▶ [Document passage]
════════════════

Same here, although I run a single ring. This thing never breaks. And now that I've gone tubeless, I don't get flats anymore either.


----------



## Coloradoxj13 (Sep 9, 2009)

slower_than_u said:


> Same here, although I run a single ring. This thing never breaks. And now that I've gone tubeless, I don't get flats anymore either.


Can you post a pic of how you dealt with mounting the rear rack around the disc brake caliper?


----------



## woodway (Dec 27, 2005)

Coloradoxj13 said:


> Can you post a pic of how you dealt with mounting the rear rack around the disc brake caliper?


Just buy a disc-compatible rack, like the disc version of theTopeak Explorer. It comes all set to mount around the disc caliper.


----------



## lawfarm (May 14, 2010)

Vaya....

No, wait.

Ti Vaya. There you go.


----------



## jako7 (May 25, 2010)

i have a rocky mountain metropolis good for a commuter bike. i just upgraded the disc brake and put knobby tires for winter commute.


----------



## harvestlaser (Oct 3, 2005)

I have a civia bryant belt. I re-laced some velocity dyad rims and it is great, the only other thing I will change is the crank (wide q-factor). As the frame goes it is great, good amount of fork flex to smooth things out, good finish and adaptability and a good price.


----------



## jasevr4 (Feb 23, 2005)

Traitor Ruben?


----------



## CYRON10k (Mar 12, 2008)

jasevr4 said:


> Traitor Ruben?


I absolutely love my Traitor.


----------



## jasevr4 (Feb 23, 2005)

Yeah I'm thinking about building one up with an Alfine hub. Only thing is that I'll need a Trickstuff BB and Shimano cranks..


----------



## canyoneagle (Sep 27, 2007)

Singular Gryphon.

SS, geared, IGH, flat bar, drop bar, fat tires, skinny tires, whatever you want.
The Surly Ogre would be my second choice, and the Salsa Fargo if you don;t intend to go SS/IGH.


----------



## jasevr4 (Feb 23, 2005)

Forgot about that one - the Singular Gryphon is a quality option. Also the Raleigh Roper/Furley too.


----------



## nameresu (Jun 19, 2009)

Hi. Is there any option exept Singular Peregrine, that is single speed capable, can fit fat tires ( 700x45c ) , disc brakes and have a nice fork with curved blade? Like Peregrine/Disc LHT/Jamis Aurora etc.. ???


----------



## Larryscustomcycles (Oct 27, 2010)

Singular Peregrine does all that.


----------



## nameresu (Jun 19, 2009)

Larryscustomcycles, yes, peregrine, always type "gryphon" instead "peregrine" for some reason.
But if not Singular, then what? The problem is... I live in Russia, I wrote a letter to Singular, still no response...If it possible, I'll buy Peregrine, but if I can't, then what ? %)

════════════════

▶ [Supplied material]

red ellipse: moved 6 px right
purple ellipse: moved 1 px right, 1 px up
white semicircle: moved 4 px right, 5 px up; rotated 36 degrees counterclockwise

════════════════

▶ [Exercise description] Carry on the bike forum thread from its last post. The listing has no connection to the bike forum thread.

▶ [Result for this exercise]
----------



## Larryscustomcycles (Oct 27, 2010)

Email Sam here: [email protected]

Or PM him on this forum...his name is Singular.


----------



## mitzikatzi (Sep 9, 2008)

nameresu said:


> Larryscustomcycles, yes, peregrine, always type "gryphon" instead "peregrine" for some reason.
> But if not Singular, then what? The problem is... I live in Russia, I wrote a letter to Singular, still no response...If it possible, I'll buy Peregrine, but if I can't, then what ? %)


Triton bikes


----------



## djork (Nov 8, 2004)

Rocky Mountain Ebay store seems to be selling RM commuter/hybrid frames on the cheap. Been considering a Whistler but to be honest I sort of prefer 26 tires because I really don't want to buy a new set of 700 wheels and tires. Would prefer to reuse my 26 wheelset and a number of 26 semi-slicks and slicks.


----------



## Singular (Sep 21, 2005)

nameresu said:


> Larryscustomcycles, yes, peregrine, always type "gryphon" instead "peregrine" for some reason.
> But if not Singular, then what? The problem is... I live in Russia, I wrote a letter to Singular, still no response...If it possible, I'll buy Peregrine, but if I can't, then what ? %)


Don't think I've seen any email from anyone in Russia. Please try again or PM me here - I will also check my spam.


----------



## canyoneagle (Sep 27, 2007)

Since the OP is considering the Gryphon among his choices, here's my thread on my Gryphon in its present commuter guise.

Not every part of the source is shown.